The fetus doesn’t have a penis for its first seven weeks in the womb. At eight weeks, genitalia starts to develop and differentiate. If you have a strong memory of seventh grade health class, you’ll remember that those given a Y chromosome start to grow a penis.

But when it comes to penis size, scientists aren’t sure which parent has more of an influence. Considering genetic brothers can have vastly disparate penis sizes, some experts suspect there’s more influence from a mother’s two X chromosomes. If size were entirely from the Y chromosome, men with the same father would all have essentially the same size penis. But because size is more likely influenced by the X chromosome, it’s possible for one son to inherit penis size genes from one X chromosome, and one from the other. One brother could find himself well-endowed while the other could be on the smaller side.

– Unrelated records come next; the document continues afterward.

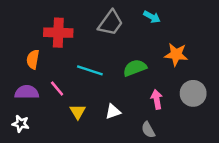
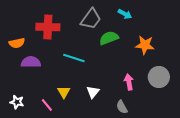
orange semicircle: (33, 59) -> (17, 43), moved, turned -112
green semicircle: (135, 68) -> (109, 38), moved
pink line: (57, 89) -> (47, 105), moved
purple semicircle: (27, 92) -> (31, 62), moved
white triangle: (113, 112) -> (93, 92), turned -32

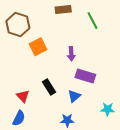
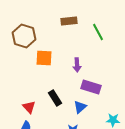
orange square: (38, 47) -> (44, 58), turned 30

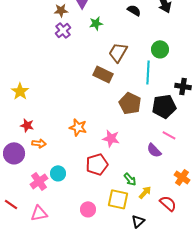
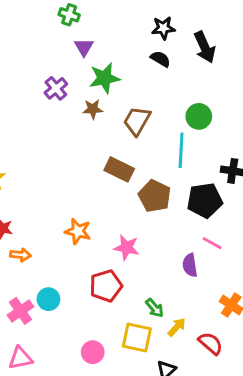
brown star: (61, 10) -> (93, 109), moved
green star: (96, 23) -> (104, 78), size x1.5
brown rectangle: (103, 74) -> (119, 169), moved
purple semicircle: (154, 150) -> (190, 265), turned 35

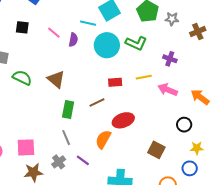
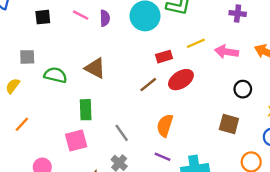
purple cross: (170, 59) -> (238, 14), moved
green rectangle: (68, 110) -> (86, 110), moved
red ellipse: (123, 120) -> (181, 80), moved
black circle: (184, 125) -> (243, 89), moved
pink square: (26, 147) -> (76, 141), moved
purple line: (83, 160) -> (163, 157), moved

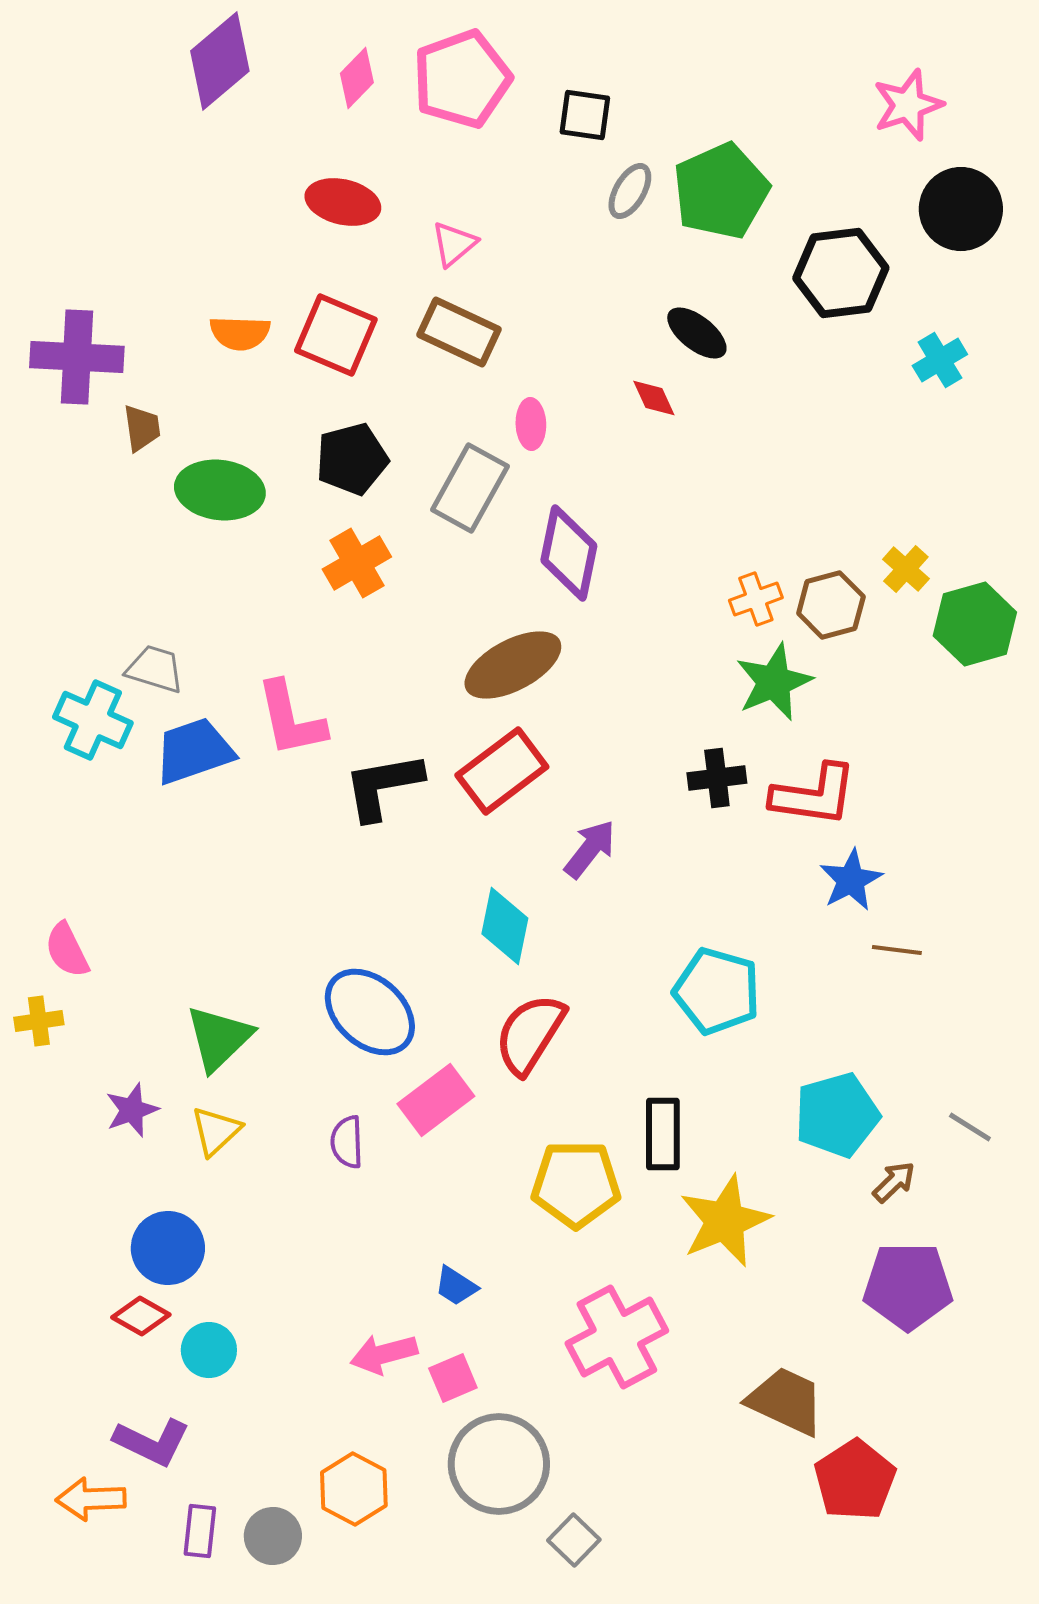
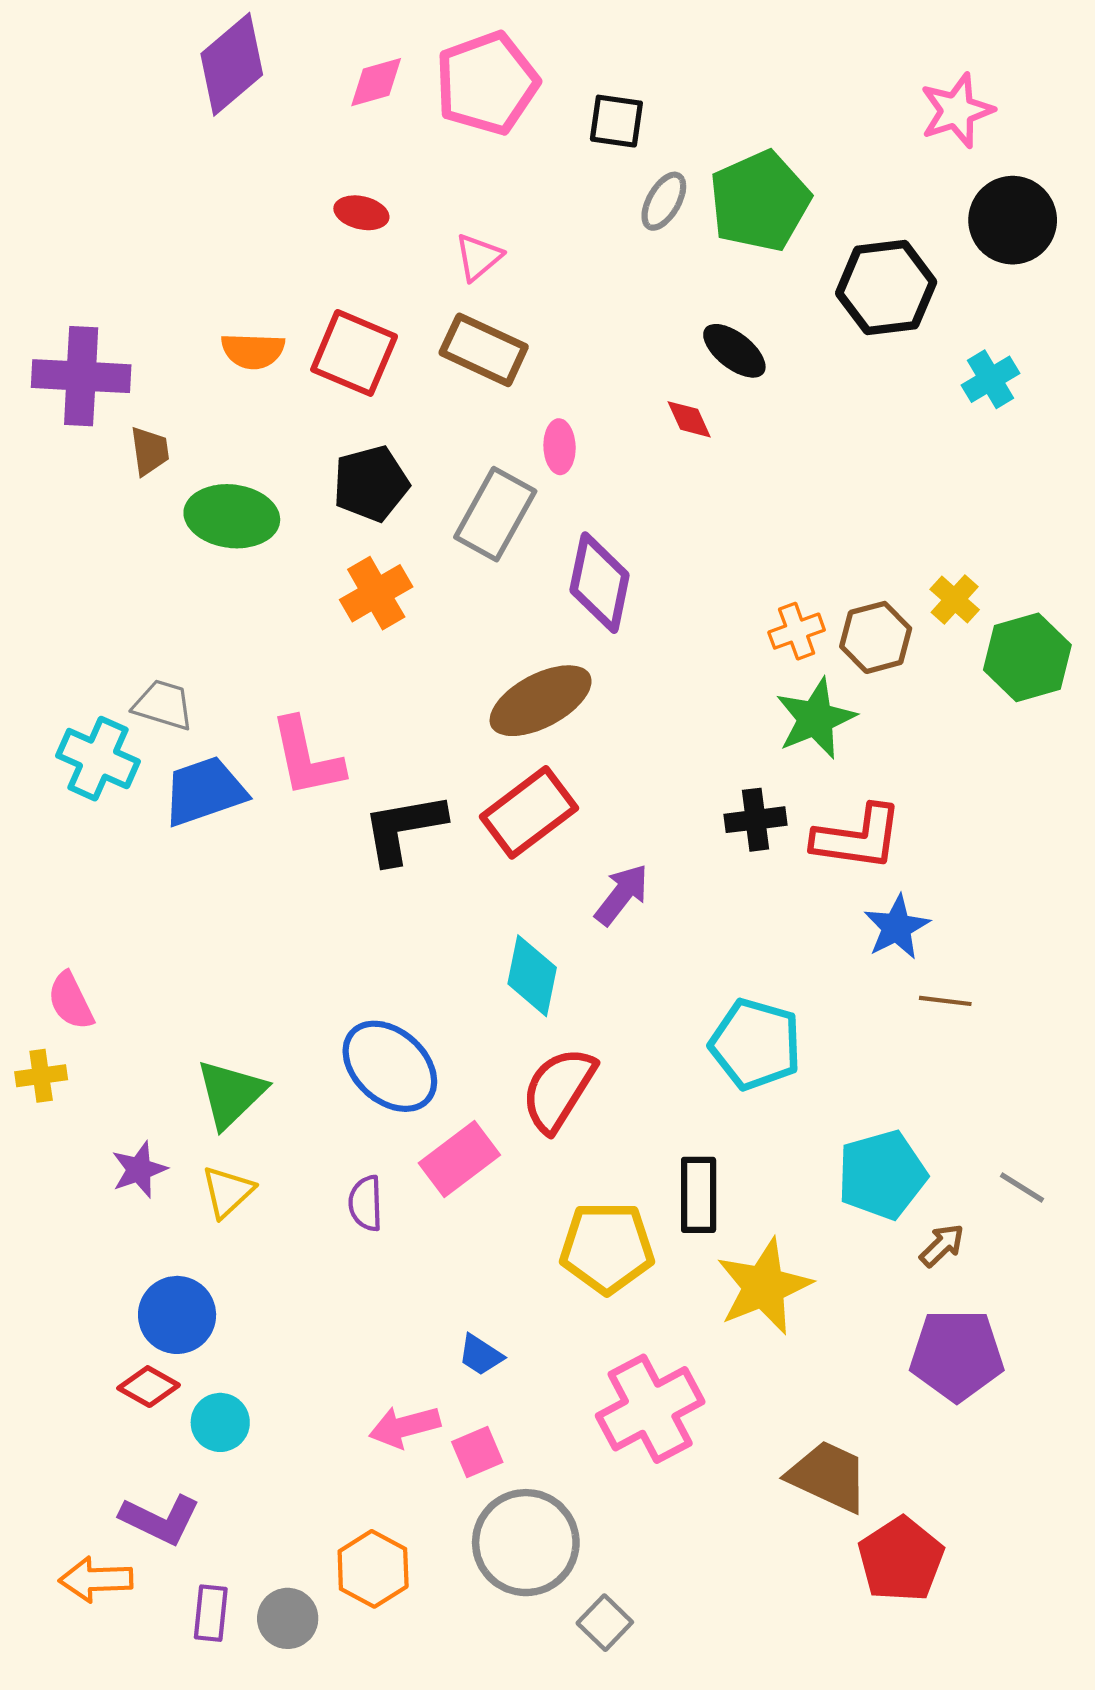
pink diamond: (357, 78) -> (376, 82), turned 30
red ellipse: (343, 202) -> (361, 213), size x0.7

And although penis size is largely hereditary, there’s a healthy mix of nature and nurture at play. A mother’s exposure to chemicals such as phthalates, as well as drugs and alcohol, can impact the size of the child’s penis. But when a baby is born with a small penis due to environmental factors, the penis size is typically the least pressing medical issue at hand.

In Brahmbhatt’s experience, the most common health problem related to penis size occurs when infants do not produce enough testosterone on their own. This can lead to a micropenis, which is defined as a penis that’s less than three inches in length. It can be hard to distinguish between a micropenis and a healthy penis in newborn babies, but doctors are getting better at diagnosing this condition early and treating it with hormonal therapy prior to puberty.

Although some less-endowed adults may take this to mean that testosterone therapy will help them gain a few inches, Brahmbhatt stresses that this is only an effective course of treatment during childhood, and only for children with a micropenis diagnosis.

It’s important to note that micropenises are relatively rare, and a majority of men aren’t satisfied with their penis size, studies suggest. Such dissatisfaction has been linked with poor sexual health and low self-esteem. Yet there’s no evidence that having a small penis means anything for a man’s sex drive and fertility, unless there’s an underlying hormonal problem.

The best way to forestall such issues of self-consciousness is to talk about healthy, normal penises with your kids. Brahmbhatt, who is a father of three, acknowledges this is no easy task. But it’s crucial. If kids don’t hear about normal anatomy from you, they’re going to get their information from less reliable sources.

“When they start to explore, they’re probably going to go to porn. And what they’re going to see is not the norm,” Brahmbhatt says. “Discussing it may alleviate some of the stress and anxiety they’ll have, but most parents don’t.”